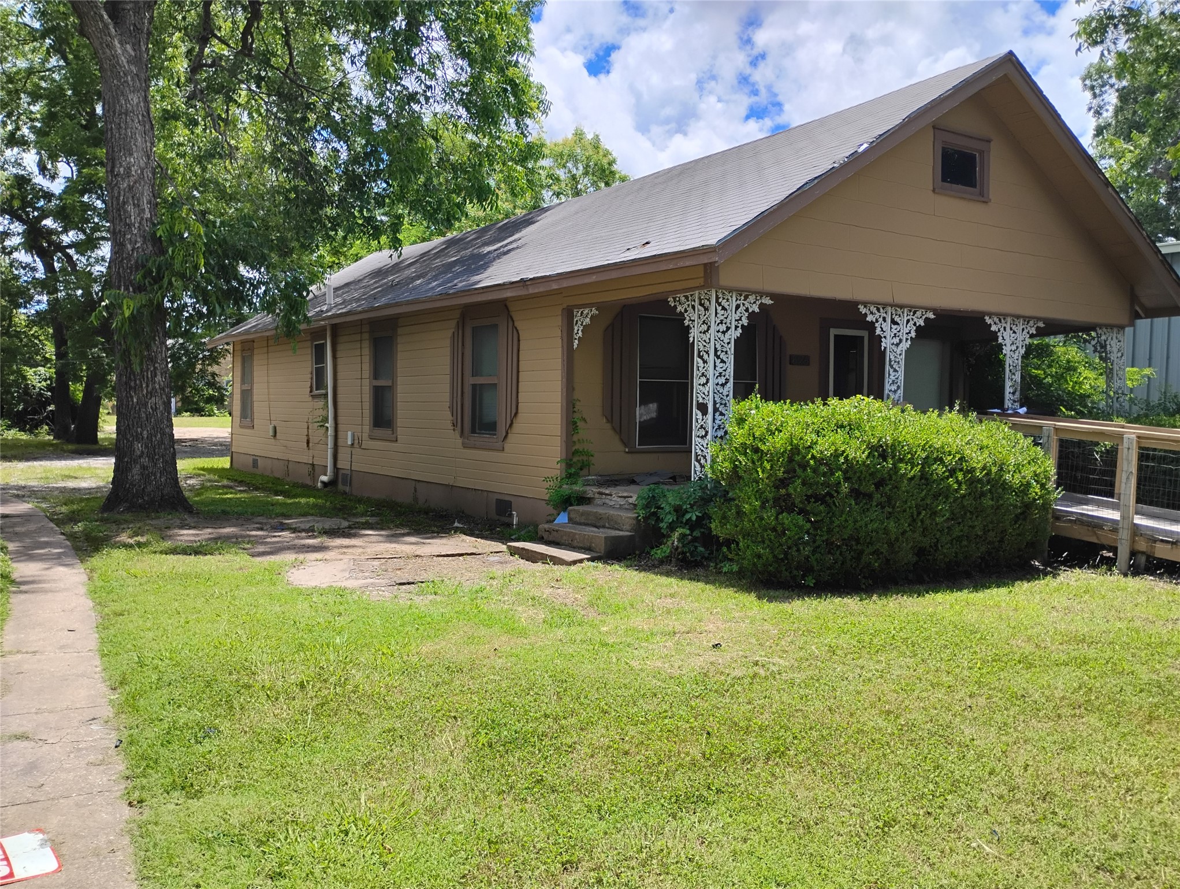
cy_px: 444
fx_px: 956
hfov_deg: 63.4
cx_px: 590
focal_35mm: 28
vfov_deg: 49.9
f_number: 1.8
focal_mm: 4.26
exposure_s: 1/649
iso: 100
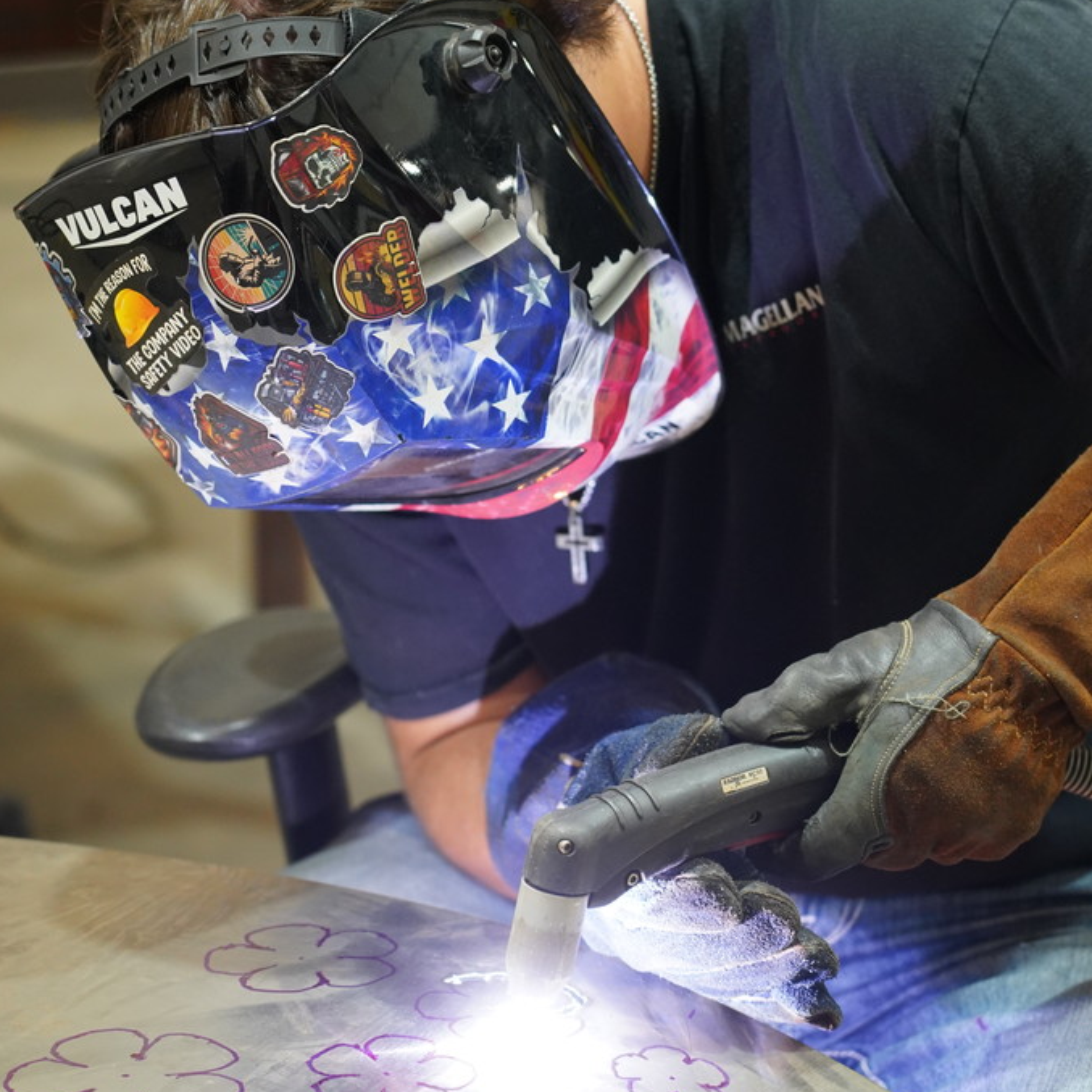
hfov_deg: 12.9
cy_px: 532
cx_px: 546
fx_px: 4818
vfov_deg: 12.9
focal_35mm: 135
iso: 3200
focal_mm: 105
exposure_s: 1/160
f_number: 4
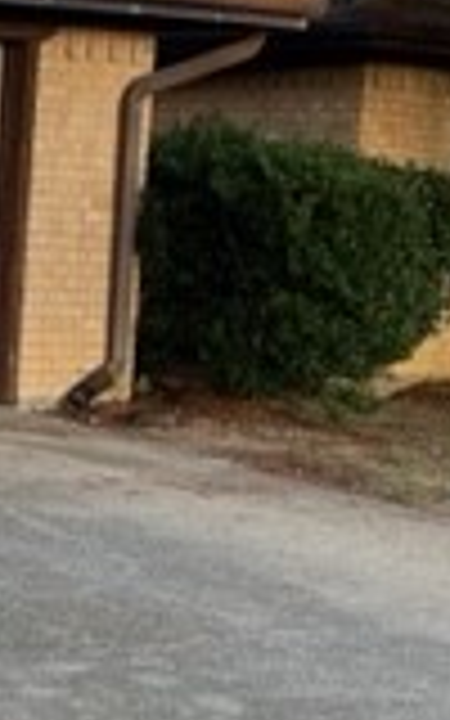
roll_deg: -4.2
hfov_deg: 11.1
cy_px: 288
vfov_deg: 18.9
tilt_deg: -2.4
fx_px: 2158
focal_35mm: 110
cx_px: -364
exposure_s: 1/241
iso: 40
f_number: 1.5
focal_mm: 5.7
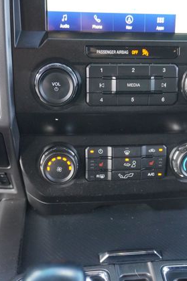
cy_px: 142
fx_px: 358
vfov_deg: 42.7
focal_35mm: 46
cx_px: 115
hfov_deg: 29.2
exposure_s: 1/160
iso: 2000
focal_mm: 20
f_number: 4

--------------------------------

Exercise> All records, pictures excluded: copy them exactly.

Expected output>
cy_px: 444
fx_px: 956
hfov_deg: 63.4
cx_px: 590
focal_35mm: 28
vfov_deg: 49.9
f_number: 1.8
focal_mm: 4.26
exposure_s: 1/649
iso: 100
hfov_deg: 12.9
cy_px: 532
cx_px: 546
fx_px: 4818
vfov_deg: 12.9
focal_35mm: 135
iso: 3200
focal_mm: 105
exposure_s: 1/160
f_number: 4
roll_deg: -4.2
hfov_deg: 11.1
cy_px: 288
vfov_deg: 18.9
tilt_deg: -2.4
fx_px: 2158
focal_35mm: 110
cx_px: -364
exposure_s: 1/241
iso: 40
f_number: 1.5
focal_mm: 5.7
cy_px: 142
fx_px: 358
vfov_deg: 42.7
focal_35mm: 46
cx_px: 115
hfov_deg: 29.2
exposure_s: 1/160
iso: 2000
focal_mm: 20
f_number: 4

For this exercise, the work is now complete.